** Opening TEXT UNDER STUDY block **

Disc drives are commonly used in workstations, personal computers, laptops and other computer systems to store large amounts of data in a form that can be made readily available to a user. In general, a disc drive comprises a magnetic disc that is rotated by a spindle motor. The surface of the disc is divided into a series of data tracks. The data tracks are spaced radially from one another across a band having an inner diameter and an outer diameter.
Each of the data tracks extends generally circumferentially around the disc and can store data in the form of magnetic transitions within the radial extent of the track on the disc surface. An interactive element, such as a magnetic transducer, is used to sense the magnetic transitions to read data, or to transmit an electric signal that causes a magnetic transition on the disc surface, to write data. The magnetic transducer includes a read/write gap that contains the active elements of the transducer at a position suitable for interaction with the magnetic surface of the disc. The radial dimension of the gap fits within the radial extent of the data track containing the transitions so that only transitions of the single track are transduced by the interactive element when the interactive element is properly centered over the respective data track.
The magnetic transducer is mounted by a head structure to a rotary actuator arm and is selectively positioned by the actuator arm over a preselected data track of the disc to either read data from or write data to the preselected data track of the disc, as the disc rotates below the transducer. The actuator arm is, in turn, mounted to a voice coil motor that can be controlled to move the actuator arm across the disc surface.

** Closing TEXT UNDER STUDY block **

EXERCISE PROMPT:
Retype the part of the disc drive text starting at "The magnetic transducer is" and ending at "across the disc surface.". The data that comes next has no connection to the disc drive text.

** Opening DATA SHOWN block **

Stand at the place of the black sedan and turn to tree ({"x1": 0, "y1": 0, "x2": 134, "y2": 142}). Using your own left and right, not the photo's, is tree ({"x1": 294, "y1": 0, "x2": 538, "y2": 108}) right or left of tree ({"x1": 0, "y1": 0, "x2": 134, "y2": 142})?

** Closing DATA SHOWN block **

OUTPUT BELOW:
The magnetic transducer is mounted by a head structure to a rotary actuator arm and is selectively positioned by the actuator arm over a preselected data track of the disc to either read data from or write data to the preselected data track of the disc, as the disc rotates below the transducer. The actuator arm is, in turn, mounted to a voice coil motor that can be controlled to move the actuator arm across the disc surface.